- _TRY IT_
Repeat the lines from the line with "X003556Y012712D02*" to the line with "X005422Y009301D02*" in the listing below, keeping both end lines and adding nothing.

- _INPUT DATA_
★ ★ ★ ★ ★ ★ ★

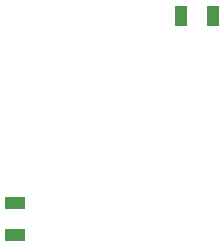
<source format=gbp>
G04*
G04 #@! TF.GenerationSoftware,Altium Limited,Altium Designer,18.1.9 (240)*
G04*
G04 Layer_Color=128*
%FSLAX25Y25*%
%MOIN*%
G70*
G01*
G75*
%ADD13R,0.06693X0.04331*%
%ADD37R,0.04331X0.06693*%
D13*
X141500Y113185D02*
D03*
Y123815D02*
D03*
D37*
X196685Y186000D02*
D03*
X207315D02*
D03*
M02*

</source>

★ ★ ★ ★ ★ ★ ★

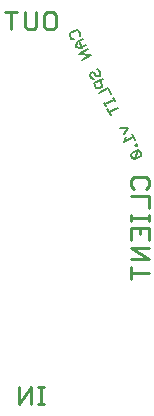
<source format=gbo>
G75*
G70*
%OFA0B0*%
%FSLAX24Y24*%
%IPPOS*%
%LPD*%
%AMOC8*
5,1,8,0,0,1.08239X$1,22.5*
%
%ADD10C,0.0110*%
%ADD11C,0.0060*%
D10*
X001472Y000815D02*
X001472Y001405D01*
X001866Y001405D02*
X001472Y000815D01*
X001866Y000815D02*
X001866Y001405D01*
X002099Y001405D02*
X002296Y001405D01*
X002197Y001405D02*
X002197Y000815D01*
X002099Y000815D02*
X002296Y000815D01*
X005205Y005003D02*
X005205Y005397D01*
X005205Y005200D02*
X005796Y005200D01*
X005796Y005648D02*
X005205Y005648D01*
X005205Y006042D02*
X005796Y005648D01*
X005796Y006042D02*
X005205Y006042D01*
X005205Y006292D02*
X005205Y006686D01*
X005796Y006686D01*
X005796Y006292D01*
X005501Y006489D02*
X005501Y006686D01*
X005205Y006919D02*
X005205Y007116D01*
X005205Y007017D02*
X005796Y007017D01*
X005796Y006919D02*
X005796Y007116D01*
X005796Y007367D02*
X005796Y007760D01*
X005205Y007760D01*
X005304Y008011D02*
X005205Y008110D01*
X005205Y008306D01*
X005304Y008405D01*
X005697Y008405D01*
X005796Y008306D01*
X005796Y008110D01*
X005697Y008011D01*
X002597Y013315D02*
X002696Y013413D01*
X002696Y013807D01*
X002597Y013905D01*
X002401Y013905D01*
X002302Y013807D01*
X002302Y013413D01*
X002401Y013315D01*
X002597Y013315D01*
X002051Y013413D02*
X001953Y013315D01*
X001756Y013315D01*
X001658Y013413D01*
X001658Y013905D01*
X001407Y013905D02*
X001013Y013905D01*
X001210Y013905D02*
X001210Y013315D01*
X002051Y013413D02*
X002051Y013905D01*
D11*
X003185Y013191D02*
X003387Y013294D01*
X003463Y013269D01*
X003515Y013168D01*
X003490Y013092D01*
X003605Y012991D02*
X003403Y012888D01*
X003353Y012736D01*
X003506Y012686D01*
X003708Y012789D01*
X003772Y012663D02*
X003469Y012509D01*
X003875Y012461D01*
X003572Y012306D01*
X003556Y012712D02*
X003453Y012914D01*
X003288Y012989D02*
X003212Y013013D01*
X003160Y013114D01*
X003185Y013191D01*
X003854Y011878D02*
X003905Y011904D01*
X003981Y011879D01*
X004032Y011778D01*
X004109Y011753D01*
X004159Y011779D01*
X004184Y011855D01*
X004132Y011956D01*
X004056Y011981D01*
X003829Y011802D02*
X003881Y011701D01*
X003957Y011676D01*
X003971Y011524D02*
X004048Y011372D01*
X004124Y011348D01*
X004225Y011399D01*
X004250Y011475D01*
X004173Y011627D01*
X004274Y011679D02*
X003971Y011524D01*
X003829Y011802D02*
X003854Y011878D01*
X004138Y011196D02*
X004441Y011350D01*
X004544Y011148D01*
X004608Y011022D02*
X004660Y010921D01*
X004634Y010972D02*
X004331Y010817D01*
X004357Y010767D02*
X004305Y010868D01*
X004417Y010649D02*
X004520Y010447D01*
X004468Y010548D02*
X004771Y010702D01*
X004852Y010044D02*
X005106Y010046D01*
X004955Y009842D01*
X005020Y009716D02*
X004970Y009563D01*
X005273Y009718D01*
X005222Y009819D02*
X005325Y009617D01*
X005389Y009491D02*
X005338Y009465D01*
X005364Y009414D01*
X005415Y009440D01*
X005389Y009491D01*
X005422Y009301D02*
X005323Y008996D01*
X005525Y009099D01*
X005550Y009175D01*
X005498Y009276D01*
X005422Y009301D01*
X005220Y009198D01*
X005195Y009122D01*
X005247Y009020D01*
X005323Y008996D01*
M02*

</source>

★ ★ ★ ★ ★ ★ ★

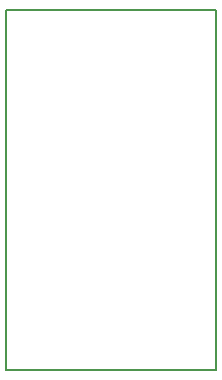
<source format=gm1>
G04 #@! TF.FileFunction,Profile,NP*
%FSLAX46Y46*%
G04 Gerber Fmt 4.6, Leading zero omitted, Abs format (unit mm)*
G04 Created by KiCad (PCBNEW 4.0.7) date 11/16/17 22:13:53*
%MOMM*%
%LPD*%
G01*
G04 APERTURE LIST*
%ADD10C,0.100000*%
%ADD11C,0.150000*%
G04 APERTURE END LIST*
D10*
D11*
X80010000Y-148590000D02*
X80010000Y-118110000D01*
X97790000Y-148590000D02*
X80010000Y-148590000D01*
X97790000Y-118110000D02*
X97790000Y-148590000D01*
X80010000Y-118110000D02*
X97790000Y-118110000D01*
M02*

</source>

★ ★ ★ ★ ★ ★ ★

- _EXPECTED ANSWER_
X003556Y012712D02*
X003453Y012914D01*
X003288Y012989D02*
X003212Y013013D01*
X003160Y013114D01*
X003185Y013191D01*
X003854Y011878D02*
X003905Y011904D01*
X003981Y011879D01*
X004032Y011778D01*
X004109Y011753D01*
X004159Y011779D01*
X004184Y011855D01*
X004132Y011956D01*
X004056Y011981D01*
X003829Y011802D02*
X003881Y011701D01*
X003957Y011676D01*
X003971Y011524D02*
X004048Y011372D01*
X004124Y011348D01*
X004225Y011399D01*
X004250Y011475D01*
X004173Y011627D01*
X004274Y011679D02*
X003971Y011524D01*
X003829Y011802D02*
X003854Y011878D01*
X004138Y011196D02*
X004441Y011350D01*
X004544Y011148D01*
X004608Y011022D02*
X004660Y010921D01*
X004634Y010972D02*
X004331Y010817D01*
X004357Y010767D02*
X004305Y010868D01*
X004417Y010649D02*
X004520Y010447D01*
X004468Y010548D02*
X004771Y010702D01*
X004852Y010044D02*
X005106Y010046D01*
X004955Y009842D01*
X005020Y009716D02*
X004970Y009563D01*
X005273Y009718D01*
X005222Y009819D02*
X005325Y009617D01*
X005389Y009491D02*
X005338Y009465D01*
X005364Y009414D01*
X005415Y009440D01*
X005389Y009491D01*
X005422Y009301D02*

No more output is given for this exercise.